→ **Your instructions**
Each entry must be restated word for word.

→ **Data for the task**
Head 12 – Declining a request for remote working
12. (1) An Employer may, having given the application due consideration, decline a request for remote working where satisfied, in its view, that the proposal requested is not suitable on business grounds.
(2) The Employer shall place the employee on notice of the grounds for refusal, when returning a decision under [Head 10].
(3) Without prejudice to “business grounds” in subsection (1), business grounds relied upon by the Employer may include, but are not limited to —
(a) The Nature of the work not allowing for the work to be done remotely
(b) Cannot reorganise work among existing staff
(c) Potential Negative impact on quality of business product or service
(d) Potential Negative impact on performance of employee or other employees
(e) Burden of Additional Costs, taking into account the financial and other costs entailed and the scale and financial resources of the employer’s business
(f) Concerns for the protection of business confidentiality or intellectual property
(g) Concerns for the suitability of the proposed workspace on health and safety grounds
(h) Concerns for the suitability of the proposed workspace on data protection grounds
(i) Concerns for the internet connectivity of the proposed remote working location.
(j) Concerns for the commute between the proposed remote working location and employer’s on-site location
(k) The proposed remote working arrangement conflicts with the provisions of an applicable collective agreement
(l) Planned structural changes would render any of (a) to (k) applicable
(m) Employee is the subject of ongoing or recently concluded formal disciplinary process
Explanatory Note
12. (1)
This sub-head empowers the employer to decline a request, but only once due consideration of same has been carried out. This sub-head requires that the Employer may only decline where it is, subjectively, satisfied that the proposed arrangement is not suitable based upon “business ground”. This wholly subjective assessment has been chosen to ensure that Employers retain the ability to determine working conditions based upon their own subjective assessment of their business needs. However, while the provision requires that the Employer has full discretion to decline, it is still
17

→ **Completed exercise**
Head 12 – Declining a request for remote working
12. (1) An Employer may, having given the application due consideration, decline a request for remote working where satisfied, in its view, that the proposal requested is not suitable on business grounds.
(2) The Employer shall place the employee on notice of the grounds for refusal, when returning a decision under [Head 10].
(3) Without prejudice to “business grounds” in subsection (1), business grounds relied upon by the Employer may include, but are not limited to —
(a) The Nature of the work not allowing for the work to be done remotely
(b) Cannot reorganise work among existing staff
(c) Potential Negative impact on quality of business product or service
(d) Potential Negative impact on performance of employee or other employees
(e) Burden of Additional Costs, taking into account the financial and other costs entailed and the scale and financial resources of the employer’s business
(f) Concerns for the protection of business confidentiality or intellectual property
(g) Concerns for the suitability of the proposed workspace on health and safety grounds
(h) Concerns for the suitability of the proposed workspace on data protection grounds
(i) Concerns for the internet connectivity of the proposed remote working location.
(j) Concerns for the commute between the proposed remote working location and employer’s on-site location
(k) The proposed remote working arrangement conflicts with the provisions of an applicable collective agreement
(l) Planned structural changes would render any of (a) to (k) applicable
(m) Employee is the subject of ongoing or recently concluded formal disciplinary process
Explanatory Note
12. (1)
This sub-head empowers the employer to decline a request, but only once due consideration of same has been carried out. This sub-head requires that the Employer may only decline where it is, subjectively, satisfied that the proposed arrangement is not suitable based upon “business ground”. This wholly subjective assessment has been chosen to ensure that Employers retain the ability to determine working conditions based upon their own subjective assessment of their business needs. However, while the provision requires that the Employer has full discretion to decline, it is still
17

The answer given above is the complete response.